The tape looks awful. The underlying buildout doesn’t. That disconnect is the whole reason I’m still here.
Fear + Volatility = Opportunity
It’s been a rough stretch. And not just for China names, but especially for China names.

Iran and the Strait of Hormuz have global risk appetite in the gutter. VAT tax rumors on internet companies sent everyone scrambling for the exits back in February. The Supreme Court struck down Trump’s IEEPA tariffs and threw the whole trade framework into question.
And mainland investors have been yanking billions out of Hong Kong-listed tech because they’re tired of watching these companies spend aggressively on AI without seeing it in the earnings yet.
Oh, and Alibaba’s Qwen AI team had some leadership departures. Three senior guys this year. Cue the hot takes about Alibaba abandoning open source and the whole AI strategy falling apart.
You stack all of that on top of each other and yeah, I get why people are running for the exits.
If you’re a sentiment-driven trader, this is a nightmare. Go sell. I’m not mad at you.
But the long-term tailwinds haven’t changed. There are 1.4 billion people moving online, and a government actively pushing domestic consumption while going all-in on AI. Nothing has actually gotten worse.

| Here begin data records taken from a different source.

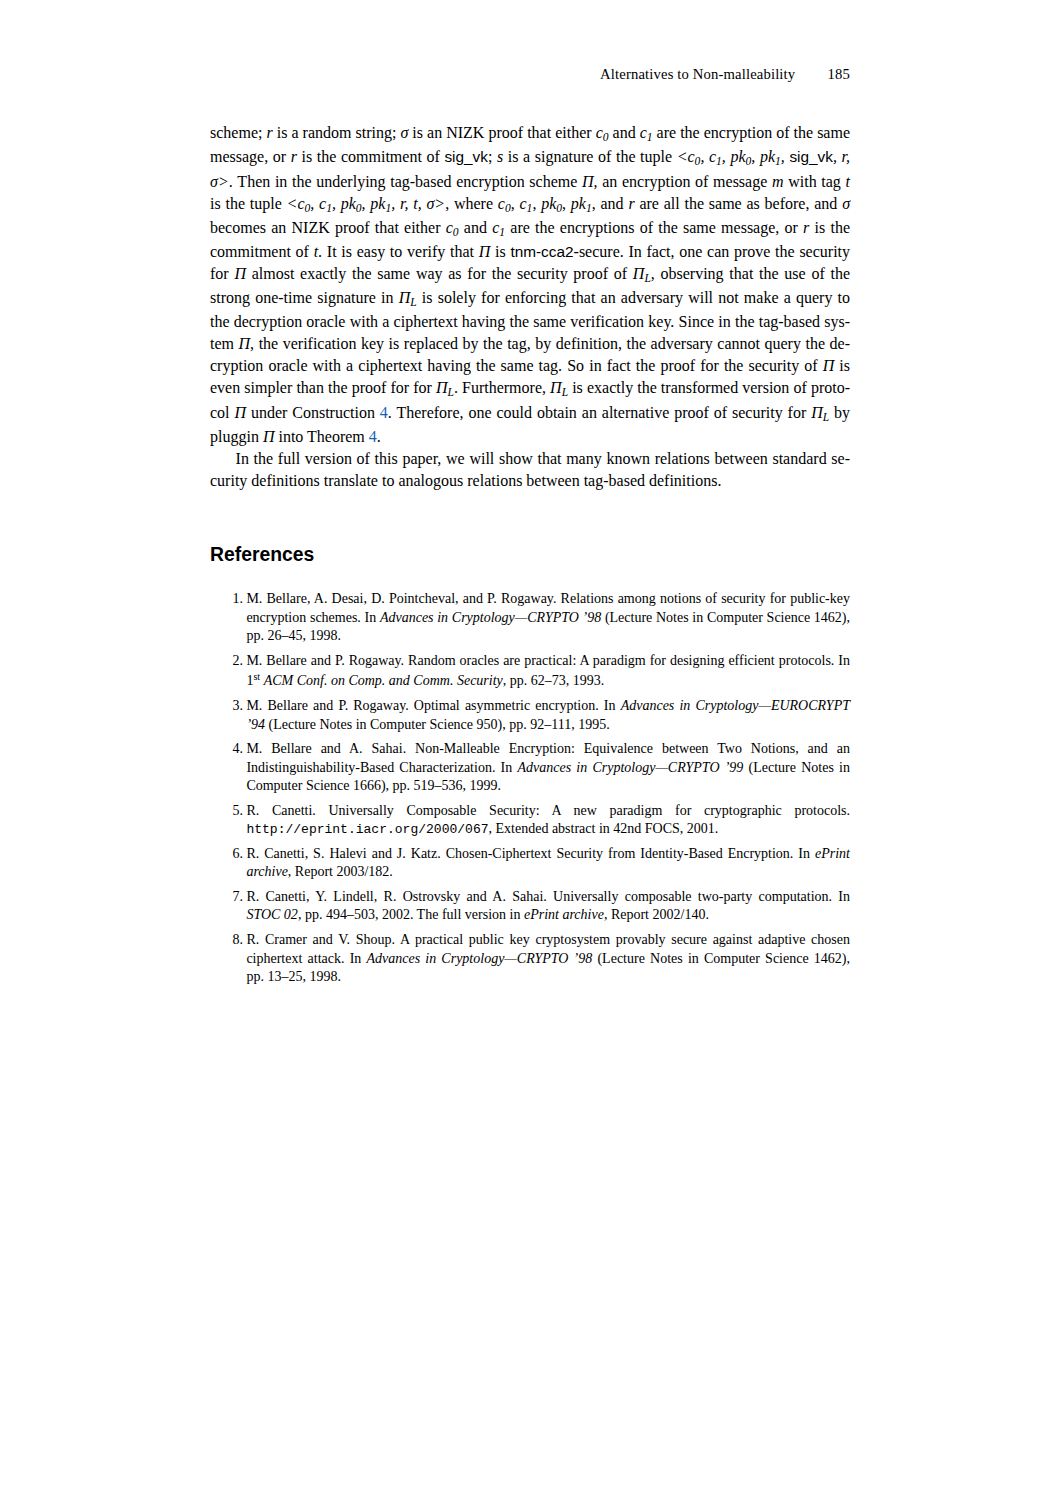Alternatives to Non-malleability185
scheme; r is a random string; σ is an NIZK proof that either c0 and c1 are the encryption of the same message, or r is the commitment of sig_vk; s is a signature of the tuple <c0, c1, pk0, pk1, sig_vk, r, σ>. Then in the underlying tag-based encryption scheme Π, an encryption of message m with tag t is the tuple <c0, c1, pk0, pk1, r, t, σ>, where c0, c1, pk0, pk1, and r are all the same as before, and σ becomes an NIZK proof that either c0 and c1 are the encryptions of the same message, or r is the commitment of t. It is easy to verify that Π is tnm-cca2-secure. In fact, one can prove the security for Π almost exactly the same way as for the security proof of ΠL, observing that the use of the strong one-time signature in ΠL is solely for enforcing that an adversary will not make a query to the decryption oracle with a ciphertext having the same verification key. Since in the tag-based system Π, the verification key is replaced by the tag, by definition, the adversary cannot query the decryption oracle with a ciphertext having the same tag. So in fact the proof for the security of Π is even simpler than the proof for for ΠL. Furthermore, ΠL is exactly the transformed version of protocol Π under Construction 4. Therefore, one could obtain an alternative proof of security for ΠL by pluggin Π into Theorem 4.
In the full version of this paper, we will show that many known relations between standard security definitions translate to analogous relations between tag-based definitions.
References
M. Bellare, A. Desai, D. Pointcheval, and P. Rogaway. Relations among notions of security for public-key encryption schemes. In Advances in Cryptology—CRYPTO ’98 (Lecture Notes in Computer Science 1462), pp. 26–45, 1998.
M. Bellare and P. Rogaway. Random oracles are practical: A paradigm for designing efficient protocols. In 1st ACM Conf. on Comp. and Comm. Security, pp. 62–73, 1993.
M. Bellare and P. Rogaway. Optimal asymmetric encryption. In Advances in Cryptology—EUROCRYPT ’94 (Lecture Notes in Computer Science 950), pp. 92–111, 1995.
M. Bellare and A. Sahai. Non-Malleable Encryption: Equivalence between Two Notions, and an Indistinguishability-Based Characterization. In Advances in Cryptology—CRYPTO ’99 (Lecture Notes in Computer Science 1666), pp. 519–536, 1999.
R. Canetti. Universally Composable Security: A new paradigm for cryptographic protocols. http://eprint.iacr.org/2000/067, Extended abstract in 42nd FOCS, 2001.
R. Canetti, S. Halevi and J. Katz. Chosen-Ciphertext Security from Identity-Based Encryption. In ePrint archive, Report 2003/182.
R. Canetti, Y. Lindell, R. Ostrovsky and A. Sahai. Universally composable two-party computation. In STOC 02, pp. 494–503, 2002. The full version in ePrint archive, Report 2002/140.
R. Cramer and V. Shoup. A practical public key cryptosystem provably secure against adaptive chosen ciphertext attack. In Advances in Cryptology—CRYPTO ’98 (Lecture Notes in Computer Science 1462), pp. 13–25, 1998.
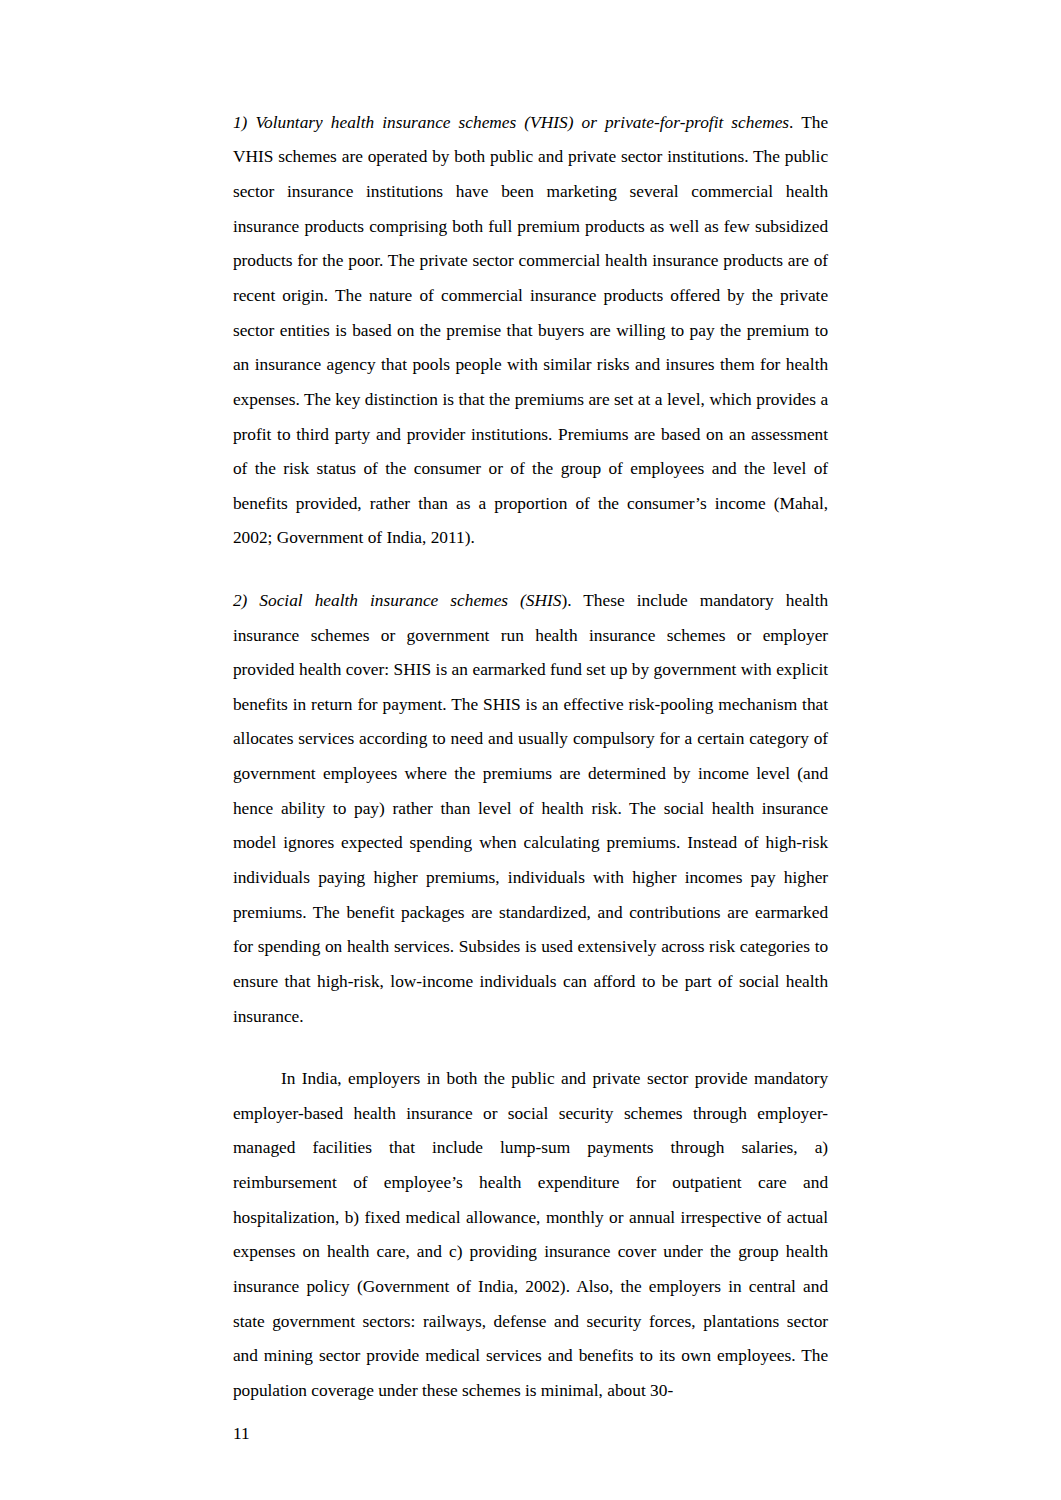1) Voluntary health insurance schemes (VHIS) or private-for-profit schemes. The VHIS schemes are operated by both public and private sector institutions. The public sector insurance institutions have been marketing several commercial health insurance products comprising both full premium products as well as few subsidized products for the poor. The private sector commercial health insurance products are of recent origin. The nature of commercial insurance products offered by the private sector entities is based on the premise that buyers are willing to pay the premium to an insurance agency that pools people with similar risks and insures them for health expenses. The key distinction is that the premiums are set at a level, which provides a profit to third party and provider institutions. Premiums are based on an assessment of the risk status of the consumer or of the group of employees and the level of benefits provided, rather than as a proportion of the consumer’s income (Mahal, 2002; Government of India, 2011).
2) Social health insurance schemes (SHIS). These include mandatory health insurance schemes or government run health insurance schemes or employer provided health cover: SHIS is an earmarked fund set up by government with explicit benefits in return for payment. The SHIS is an effective risk-pooling mechanism that allocates services according to need and usually compulsory for a certain category of government employees where the premiums are determined by income level (and hence ability to pay) rather than level of health risk. The social health insurance model ignores expected spending when calculating premiums. Instead of high-risk individuals paying higher premiums, individuals with higher incomes pay higher premiums. The benefit packages are standardized, and contributions are earmarked for spending on health services. Subsides is used extensively across risk categories to ensure that high-risk, low-income individuals can afford to be part of social health insurance.
In India, employers in both the public and private sector provide mandatory employer-based health insurance or social security schemes through employer-managed facilities that include lump-sum payments through salaries, a) reimbursement of employee’s health expenditure for outpatient care and hospitalization, b) fixed medical allowance, monthly or annual irrespective of actual expenses on health care, and c) providing insurance cover under the group health insurance policy (Government of India, 2002). Also, the employers in central and state government sectors: railways, defense and security forces, plantations sector and mining sector provide medical services and benefits to its own employees. The population coverage under these schemes is minimal, about 30-
11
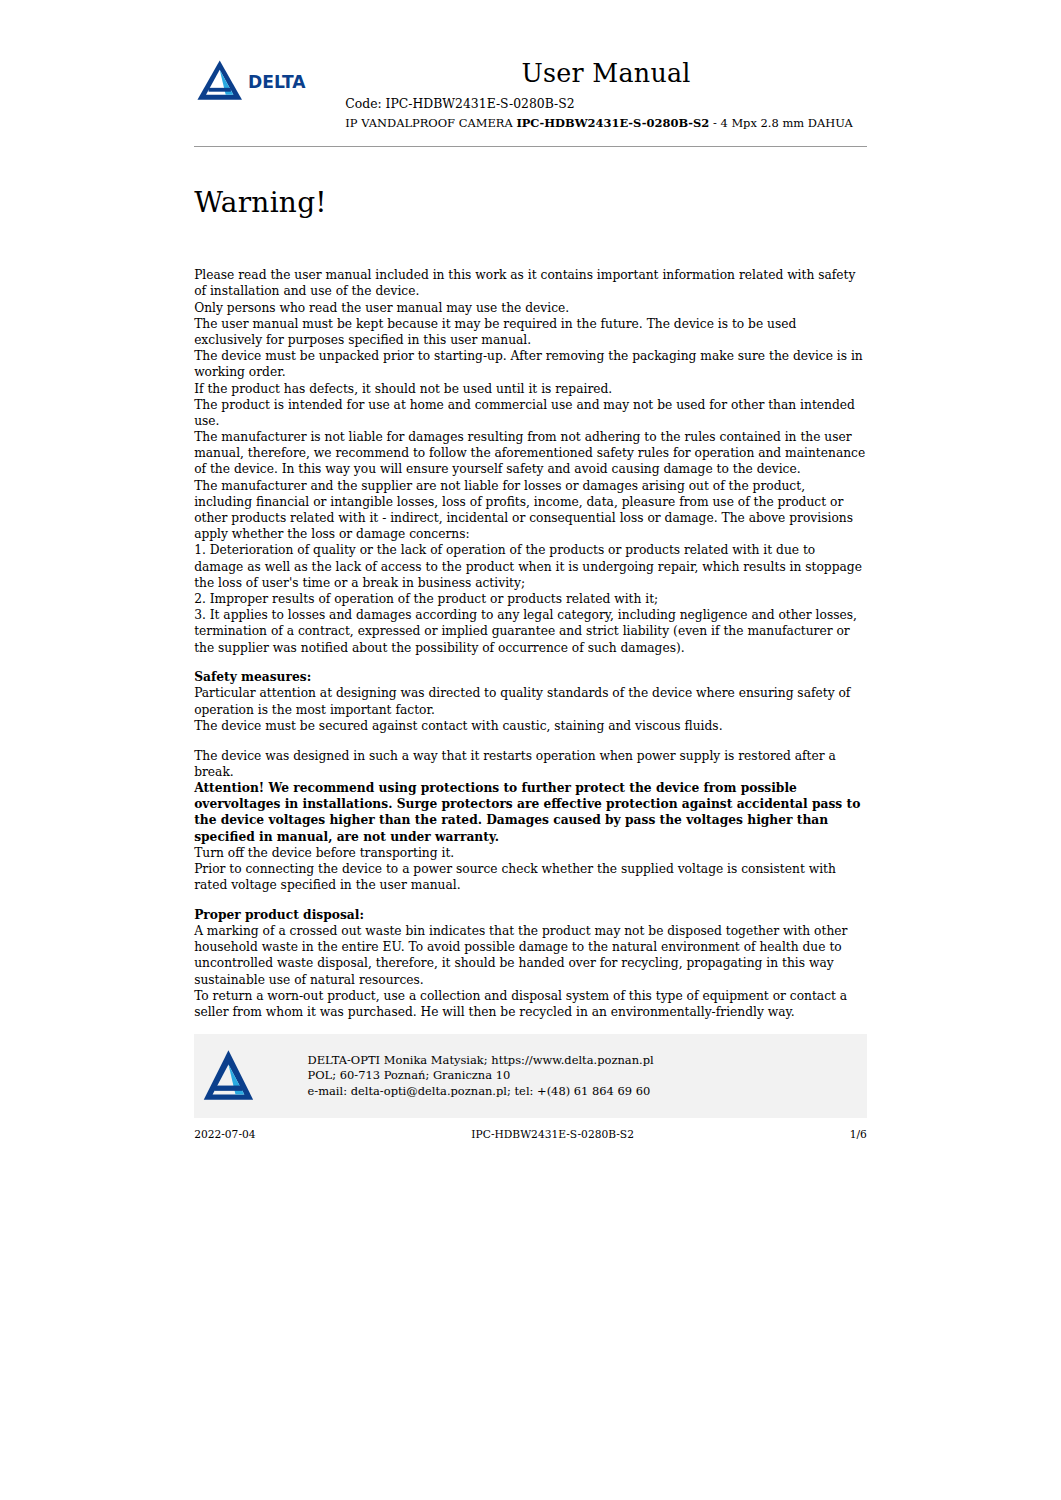DELTA
User Manual
Code: IPC-HDBW2431E-S-0280B-S2
IP VANDALPROOF CAMERA IPC-HDBW2431E-S-0280B-S2 - 4 Mpx 2.8 mm DAHUA
Warning!
Please read the user manual included in this work as it contains important information related with safety of installation and use of the device.
Only persons who read the user manual may use the device.
The user manual must be kept because it may be required in the future. The device is to be used exclusively for purposes specified in this user manual.
The device must be unpacked prior to starting-up. After removing the packaging make sure the device is in working order.
If the product has defects, it should not be used until it is repaired.
The product is intended for use at home and commercial use and may not be used for other than intended use.
The manufacturer is not liable for damages resulting from not adhering to the rules contained in the user manual, therefore, we recommend to follow the aforementioned safety rules for operation and maintenance of the device. In this way you will ensure yourself safety and avoid causing damage to the device.
The manufacturer and the supplier are not liable for losses or damages arising out of the product, including financial or intangible losses, loss of profits, income, data, pleasure from use of the product or other products related with it - indirect, incidental or consequential loss or damage. The above provisions apply whether the loss or damage concerns:
1. Deterioration of quality or the lack of operation of the products or products related with it due to damage as well as the lack of access to the product when it is undergoing repair, which results in stoppage the loss of user's time or a break in business activity;
2. Improper results of operation of the product or products related with it;
3. It applies to losses and damages according to any legal category, including negligence and other losses, termination of a contract, expressed or implied guarantee and strict liability (even if the manufacturer or the supplier was notified about the possibility of occurrence of such damages).
Safety measures:
Particular attention at designing was directed to quality standards of the device where ensuring safety of operation is the most important factor.
The device must be secured against contact with caustic, staining and viscous fluids.
The device was designed in such a way that it restarts operation when power supply is restored after a break.
Attention! We recommend using protections to further protect the device from possible overvoltages in installations. Surge protectors are effective protection against accidental pass to the device voltages higher than the rated. Damages caused by pass the voltages higher than specified in manual, are not under warranty.
Turn off the device before transporting it.
Prior to connecting the device to a power source check whether the supplied voltage is consistent with rated voltage specified in the user manual.
Proper product disposal:
A marking of a crossed out waste bin indicates that the product may not be disposed together with other household waste in the entire EU. To avoid possible damage to the natural environment of health due to uncontrolled waste disposal, therefore, it should be handed over for recycling, propagating in this way sustainable use of natural resources.
To return a worn-out product, use a collection and disposal system of this type of equipment or contact a seller from whom it was purchased. He will then be recycled in an environmentally-friendly way.
DELTA-OPTI Monika Matysiak; https://www.delta.poznan.pl
POL; 60-713 Poznań; Graniczna 10
e-mail: delta-opti@delta.poznan.pl; tel: +(48) 61 864 69 60
2022-07-04
IPC-HDBW2431E-S-0280B-S2
1/6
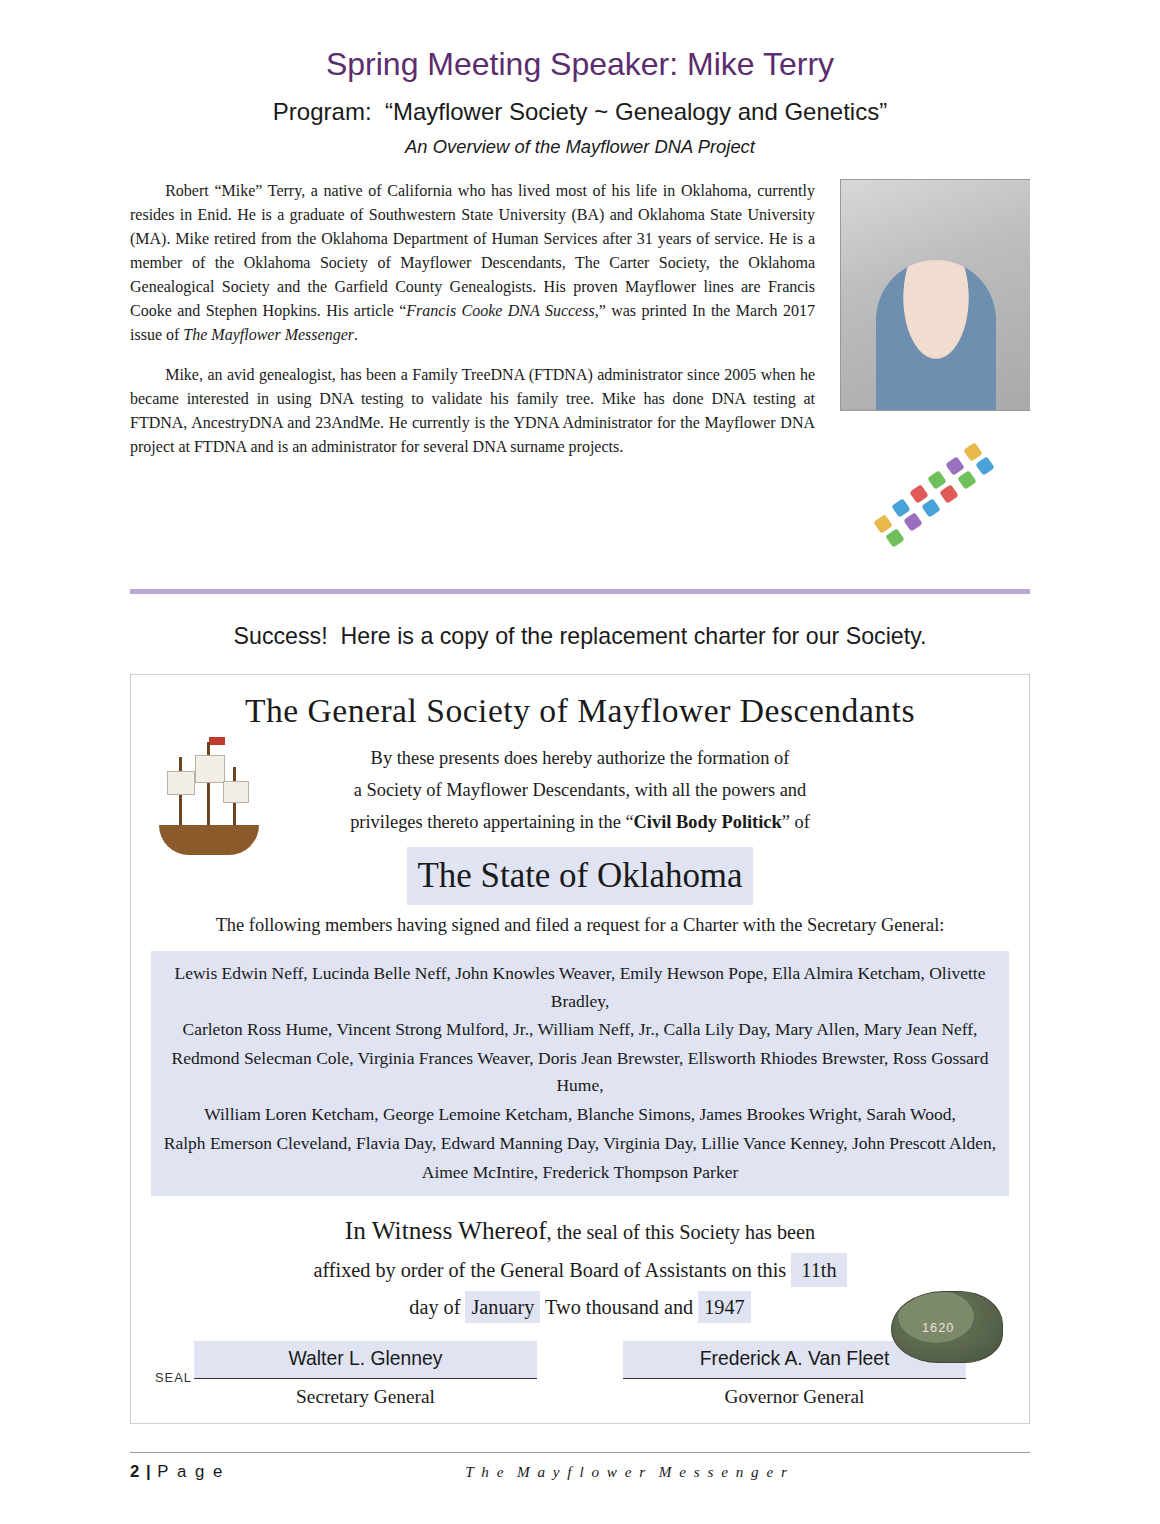Spring Meeting Speaker: Mike Terry
Program: “Mayflower Society ~ Genealogy and Genetics”
An Overview of the Mayflower DNA Project
Robert “Mike” Terry, a native of California who has lived most of his life in Oklahoma, currently resides in Enid. He is a graduate of Southwestern State University (BA) and Oklahoma State University (MA). Mike retired from the Oklahoma Department of Human Services after 31 years of service. He is a member of the Oklahoma Society of Mayflower Descendants, The Carter Society, the Oklahoma Genealogical Society and the Garfield County Genealogists. His proven Mayflower lines are Francis Cooke and Stephen Hopkins. His article “Francis Cooke DNA Success,” was printed In the March 2017 issue of The Mayflower Messenger.
Mike, an avid genealogist, has been a Family TreeDNA (FTDNA) administrator since 2005 when he became interested in using DNA testing to validate his family tree. Mike has done DNA testing at FTDNA, AncestryDNA and 23AndMe. He currently is the YDNA Administrator for the Mayflower DNA project at FTDNA and is an administrator for several DNA surname projects.
Success! Here is a copy of the replacement charter for our Society.
The General Society of Mayflower Descendants
By these presents does hereby authorize the formation of
a Society of Mayflower Descendants, with all the powers and
privileges thereto appertaining in the “Civil Body Politick” of
The State of Oklahoma
The following members having signed and filed a request for a Charter with the Secretary General:
Lewis Edwin Neff, Lucinda Belle Neff, John Knowles Weaver, Emily Hewson Pope, Ella Almira Ketcham, Olivette Bradley,
Carleton Ross Hume, Vincent Strong Mulford, Jr., William Neff, Jr., Calla Lily Day, Mary Allen, Mary Jean Neff,
Redmond Selecman Cole, Virginia Frances Weaver, Doris Jean Brewster, Ellsworth Rhiodes Brewster, Ross Gossard Hume,
William Loren Ketcham, George Lemoine Ketcham, Blanche Simons, James Brookes Wright, Sarah Wood,
Ralph Emerson Cleveland, Flavia Day, Edward Manning Day, Virginia Day, Lillie Vance Kenney, John Prescott Alden,
Aimee McIntire, Frederick Thompson Parker
In Witness Whereof, the seal of this Society has been
affixed by order of the General Board of Assistants on this 11th
day of January Two thousand and 1947
SEAL
Walter L. Glenney
Secretary General
Frederick A. Van Fleet
Governor General
2 | P a g e
T h e M a y f l o w e r M e s s e n g e r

A big reason HSTECH in particular has been under so much pressure is the margin compression from the e-commerce price war. And that’s fair. It’s expensive and the near-term margins are getting destroyed.
But I think people are seriously underestimating what a company like Alibaba will actually earn in a normalized environment once the subsidy wars wind down. And regulators are already stepping in to cool things off, which basically locks in the gains for the companies that already won share.
More importantly, the story is shifting. Alibaba is becoming a cloud and AI-first company. That’s where the investment is going and that’s where the growth is. But they also have something none of the pure-play cloud or AI companies have, which is a massive existing user base, a mountain of commerce data, and an ecosystem that’s probably better positioned for agentic AI and AI-powered shopping than anyone else in the world.
When AI agents start actually buying things for people, who do you think has the infrastructure for that?